L’origine du monde, Gustave Courbet (1866) Musée d’Orsay

L’un des plus grands mystères de l’histoire de l’art semble avoir été résolu.
L’identité du modèle qui a posé pour le célèbre nu,
L’Origine du monde de Gustave Courbet (1819-1877), a finalement été révélée.
Les experts semblent être sûrs à 99% que la peinture représente la danseuse parisienne Constance Queniaux.

Constance Queniaux photographiée par Disdéri, semble être le modèle de Gustave Courbet pour « L’Origine du monde »

Longtemps les historiens de l’art ont été convaincus que la peinture représentait l’amante de Courbet, la mannequin irlandaise Joanna Hiffernan. Mais les doutes persistaient car les poils pubiens sombres sur la peinture ne correspondaient pas à la crinière rouge de Hiffernan, tandis que Queniaux arborait des sourcils noirs très marqués.

Jo, La Belle Irlandaise, Gustave Courbet (1866) Nationalmuseum (Suède)

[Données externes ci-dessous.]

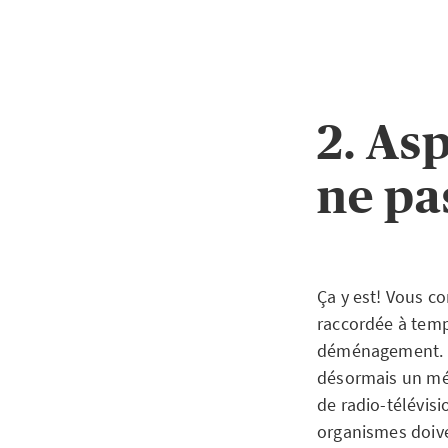
2. As
ne pas
Ça y est! Vous co
raccordée à temp
déménagement. P
désormais un mén
de radio-télévisi
organismes doive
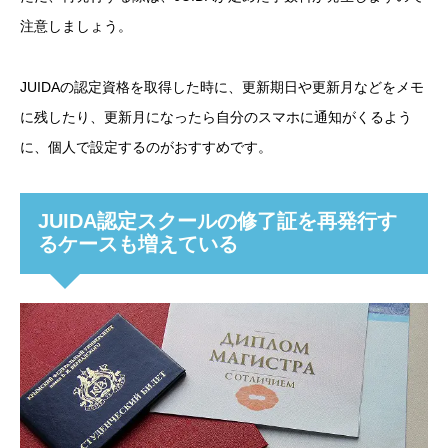
注意しましょう。
JUIDAの認定資格を取得した時に、更新期日や更新月などをメモ
に残したり、更新月になったら自分のスマホに通知がくるよう
に、個人で設定するのがおすすめです。
JUIDA認定スクールの修了証を再発行す
るケースも増えている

Aujourd’hui, des preuves ont été découvertes dans la correspondance entre les écrivains français Alexandre Dumas fils – le fils de l’auteur des Trois Mousquetaires – et George Sand, qui pointe sur l’ancienne danseuse à l’Opéra de Paris.

La correspondance révèle que Consatance Queniaux âgée de 34 ans à l’époque, était une maîtresse du diplomate ottoman Halil iferif Pasha lorsque le tableau a été peint l’été 1866. Halil avait commandé le tableau à Courbet pour sa collection personnelle d’érotisme, il possédait entre autres des œuvres de Delacroix et d’Ingres.

L’historien français Claude Schopp  – Goncourt de la biographie en 2017 –  est à l’origine de la découverte de cette fameuse correspondance, qui résout l’énigme vieille de 152 ans. Le secret sur l’identité du modèle était connu à l’époque, mais Constance Queniaux, s’est assagit et est devenue une femme respectable. L’information s’est donc perdue au fil du temps.

Autre fait, à sa mort en 1908, Constance Queniaux a laissé dans son testament une peinture de camélias de Courbet au centre de laquelle se trouve une fleur rouge à la pulpe ouverte. Or les camélias n’étaient associés qu’aux courtisanes depuis la parution du roman de Dumas, La Dame aux camélias.

Constance Quéniaux, photographiée par Disdéri. /BnF/Département des estampes et de la photographie.

« L’Origine du monde, vie du modèle », Claude Schopp, éditions Phébus, 160 pages, 15 euros. A paraître le 4 octobre.